## Data for analysis
● ● ●
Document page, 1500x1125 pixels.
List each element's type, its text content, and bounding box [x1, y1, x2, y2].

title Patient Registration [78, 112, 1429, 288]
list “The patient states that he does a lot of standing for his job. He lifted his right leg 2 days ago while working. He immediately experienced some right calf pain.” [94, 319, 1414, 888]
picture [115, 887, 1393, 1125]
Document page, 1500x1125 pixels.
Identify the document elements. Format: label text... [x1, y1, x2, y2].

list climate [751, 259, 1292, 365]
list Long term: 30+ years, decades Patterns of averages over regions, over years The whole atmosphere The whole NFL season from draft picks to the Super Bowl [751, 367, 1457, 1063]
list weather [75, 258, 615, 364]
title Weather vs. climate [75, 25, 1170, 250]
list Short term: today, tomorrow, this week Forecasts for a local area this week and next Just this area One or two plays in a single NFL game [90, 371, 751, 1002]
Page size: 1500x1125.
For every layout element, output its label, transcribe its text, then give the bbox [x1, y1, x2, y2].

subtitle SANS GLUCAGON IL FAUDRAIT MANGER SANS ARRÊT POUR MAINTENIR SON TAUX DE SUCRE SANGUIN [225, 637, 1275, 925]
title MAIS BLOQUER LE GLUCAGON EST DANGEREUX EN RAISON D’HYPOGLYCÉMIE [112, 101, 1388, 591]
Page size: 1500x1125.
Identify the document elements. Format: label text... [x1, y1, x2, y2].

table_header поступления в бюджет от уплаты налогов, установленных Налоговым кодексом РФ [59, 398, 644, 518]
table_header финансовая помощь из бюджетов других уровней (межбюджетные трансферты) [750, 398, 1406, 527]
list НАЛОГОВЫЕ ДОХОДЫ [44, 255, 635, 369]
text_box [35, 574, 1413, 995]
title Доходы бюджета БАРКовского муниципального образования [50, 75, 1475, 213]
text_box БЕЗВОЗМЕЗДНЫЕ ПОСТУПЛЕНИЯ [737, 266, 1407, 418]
● ● ●
Please return the full listing exactly as it appears.

Document page, 1500x1125 pixels.
List each element's type, its text content, and bounding box [x1, y1, x2, y2].

title Patient Registration [78, 112, 1429, 288]
list “The patient states that he does a lot of standing for his job. He lifted his right leg 2 days ago while working. He immediately experienced some right calf pain.” [94, 319, 1414, 888]
picture [115, 887, 1393, 1125]
Document page, 1500x1125 pixels.
Identify the document elements. Format: label text... [x1, y1, x2, y2].

list climate [751, 259, 1292, 365]
list Long term: 30+ years, decades Patterns of averages over regions, over years The whole atmosphere The whole NFL season from draft picks to the Super Bowl [751, 367, 1457, 1063]
list weather [75, 258, 615, 364]
title Weather vs. climate [75, 25, 1170, 250]
list Short term: today, tomorrow, this week Forecasts for a local area this week and next Just this area One or two plays in a single NFL game [90, 371, 751, 1002]
Page size: 1500x1125.
For every layout element, output its label, transcribe its text, then give the bbox [x1, y1, x2, y2].

subtitle SANS GLUCAGON IL FAUDRAIT MANGER SANS ARRÊT POUR MAINTENIR SON TAUX DE SUCRE SANGUIN [225, 637, 1275, 925]
title MAIS BLOQUER LE GLUCAGON EST DANGEREUX EN RAISON D’HYPOGLYCÉMIE [112, 101, 1388, 591]
Page size: 1500x1125.
Identify the document elements. Format: label text... [x1, y1, x2, y2].

table_header поступления в бюджет от уплаты налогов, установленных Налоговым кодексом РФ [59, 398, 644, 518]
table_header финансовая помощь из бюджетов других уровней (межбюджетные трансферты) [750, 398, 1406, 527]
list НАЛОГОВЫЕ ДОХОДЫ [44, 255, 635, 369]
text_box [35, 574, 1413, 995]
title Доходы бюджета БАРКовского муниципального образования [50, 75, 1475, 213]
text_box БЕЗВОЗМЕЗДНЫЕ ПОСТУПЛЕНИЯ [737, 266, 1407, 418]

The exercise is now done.